**** Material provided ****

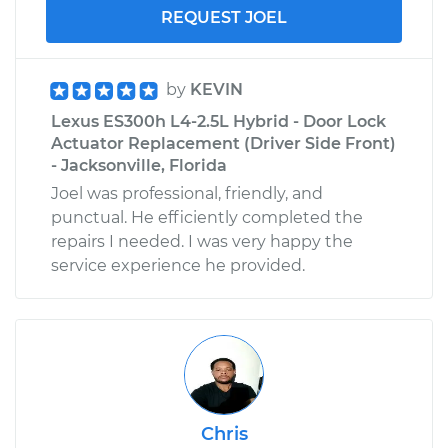
REQUEST JOEL
by
KEVIN
Lexus ES300h L4-2.5L Hybrid - Door Lock
Actuator Replacement (Driver Side Front)
- Jacksonville, Florida
Joel was professional, friendly, and
punctual. He efficiently completed the
repairs I needed. I was very happy the
service experience he provided.
Chris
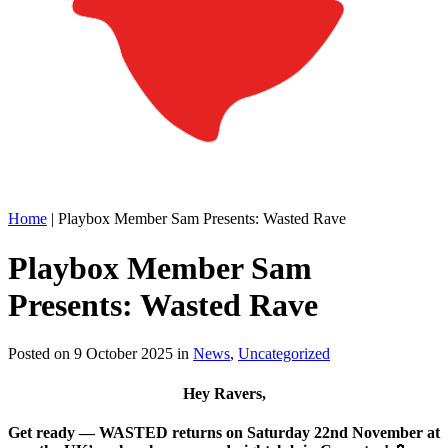
Home
|
Playbox Member Sam Presents: Wasted Rave
Playbox Member Sam
Presents: Wasted Rave
Posted on
9 October 2025
in
News
,
Uncategorized
Hey Ravers,
Get ready — WASTED returns on Saturday 22nd November at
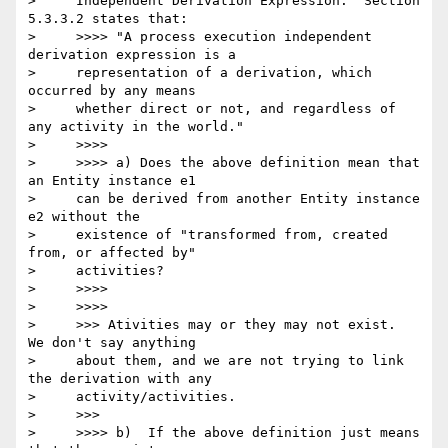
>     Independent Derivation Expression." Section 
5.3.3.2 states that:

>     >>>> "A process execution independent 
derivation expression is a

>     representation of a derivation, which 
occurred by any means

>     whether direct or not, and regardless of 
any activity in the world."

>     >>>>

>     >>>> a) Does the above definition mean that 
an Entity instance e1

>     can be derived from another Entity instance 
e2 without the

>     existence of "transformed from, created 
from, or affected by"

>     activities?

>     >>>>

>     >>>>

>     >>> Ativities may or they may not exist.  
We don't say anything

>     about them, and we are not trying to link 
the derivation with any

>     activity/activities.

>     >>>

>     >>>> b)  If the above definition just means 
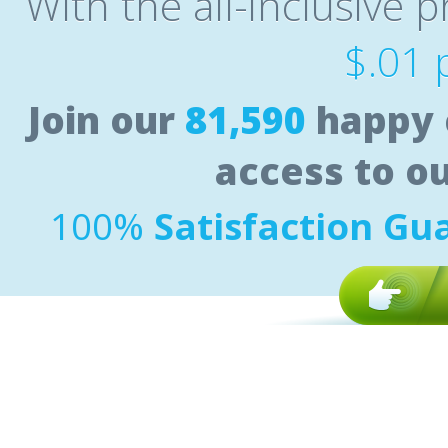
With the all-inclusive p
$.01 
Join our
81,590
happy 
access to o
100%
Satisfaction Gu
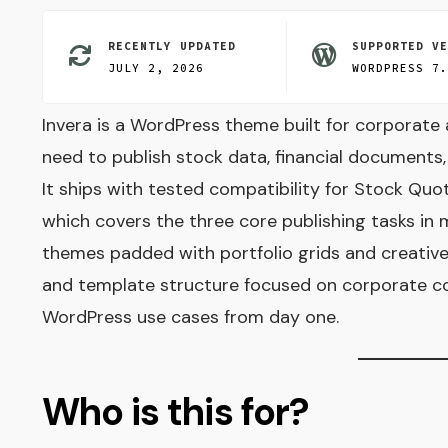
RECENTLY UPDATED
SUPPORTED V
JULY 2, 2026
WORDPRESS 7
Invera is a WordPress theme built for corporate 
need to publish stock data, financial documents
It ships with tested compatibility for Stock Qu
which covers the three core publishing tasks in 
themes padded with portfolio grids and creative 
and template structure focused on corporate co
WordPress use cases from day one.
Who is this for?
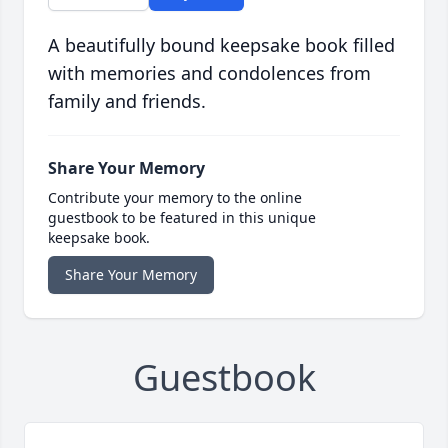
A beautifully bound keepsake book filled
with memories and condolences from
family and friends.
Share Your Memory
Contribute your memory to the online
guestbook to be featured in this unique
keepsake book.
Share Your Memory
Guestbook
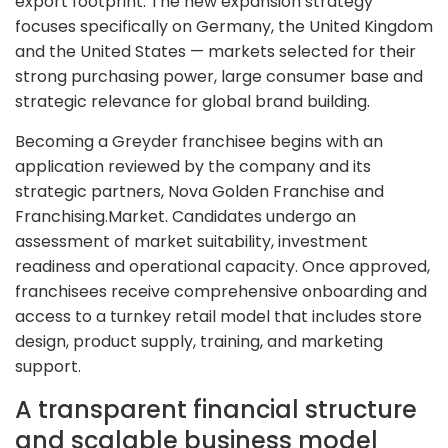
export footprint. The new expansion strategy
focuses specifically on Germany, the United Kingdom
and the United States — markets selected for their
strong purchasing power, large consumer base and
strategic relevance for global brand building.
Becoming a Greyder franchisee begins with an
application reviewed by the company and its
strategic partners, Nova Golden Franchise and
Franchising.Market. Candidates undergo an
assessment of market suitability, investment
readiness and operational capacity. Once approved,
franchisees receive comprehensive onboarding and
access to a turnkey retail model that includes store
design, product supply, training, and marketing
support.
A transparent financial structure
and scalable business model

****

◆ **Directive**: Set down every record above exactly as it stands, but skip the pictures.

◆ **Worked solution**:
REQUEST JOEL
by
KEVIN
Lexus ES300h L4-2.5L Hybrid - Door Lock
Actuator Replacement (Driver Side Front)
- Jacksonville, Florida
Joel was professional, friendly, and
punctual. He efficiently completed the
repairs I needed. I was very happy the
service experience he provided.
Chris
Home
|
Playbox Member Sam Presents: Wasted Rave
Playbox Member Sam
Presents: Wasted Rave
Posted on
9 October 2025
in
News
,
Uncategorized
Hey Ravers,
Get ready — WASTED returns on Saturday 22nd November at
>     Independent Derivation Expression." Section 
5.3.3.2 states that:

>     >>>> "A process execution independent 
derivation expression is a

>     representation of a derivation, which 
occurred by any means

>     whether direct or not, and regardless of 
any activity in the world."

>     >>>>

>     >>>> a) Does the above definition mean that 
an Entity instance e1

>     can be derived from another Entity instance 
e2 without the

>     existence of "transformed from, created 
from, or affected by"

>     activities?

>     >>>>

>     >>>>

>     >>> Ativities may or they may not exist.  
We don't say anything

>     about them, and we are not trying to link 
the derivation with any

>     activity/activities.

>     >>>

>     >>>> b)  If the above definition just means 
With the all-inclusive p
$.01 
Join our
81,590
happy 
access to o
100%
Satisfaction Gu
RECENTLY UPDATED
SUPPORTED V
JULY 2, 2026
WORDPRESS 7
Invera is a WordPress theme built for corporate 
need to publish stock data, financial documents
It ships with tested compatibility for Stock Qu
which covers the three core publishing tasks in 
themes padded with portfolio grids and creative 
and template structure focused on corporate co
WordPress use cases from day one.
Who is this for?
A beautifully bound keepsake book filled
with memories and condolences from
family and friends.
Share Your Memory
Contribute your memory to the online
guestbook to be featured in this unique
keepsake book.
Share Your Memory
Guestbook
export footprint. The new expansion strategy
focuses specifically on Germany, the United Kingdom
and the United States — markets selected for their
strong purchasing power, large consumer base and
strategic relevance for global brand building.
Becoming a Greyder franchisee begins with an
application reviewed by the company and its
strategic partners, Nova Golden Franchise and
Franchising.Market. Candidates undergo an
assessment of market suitability, investment
readiness and operational capacity. Once approved,
franchisees receive comprehensive onboarding and
access to a turnkey retail model that includes store
design, product supply, training, and marketing
support.
A transparent financial structure
and scalable business model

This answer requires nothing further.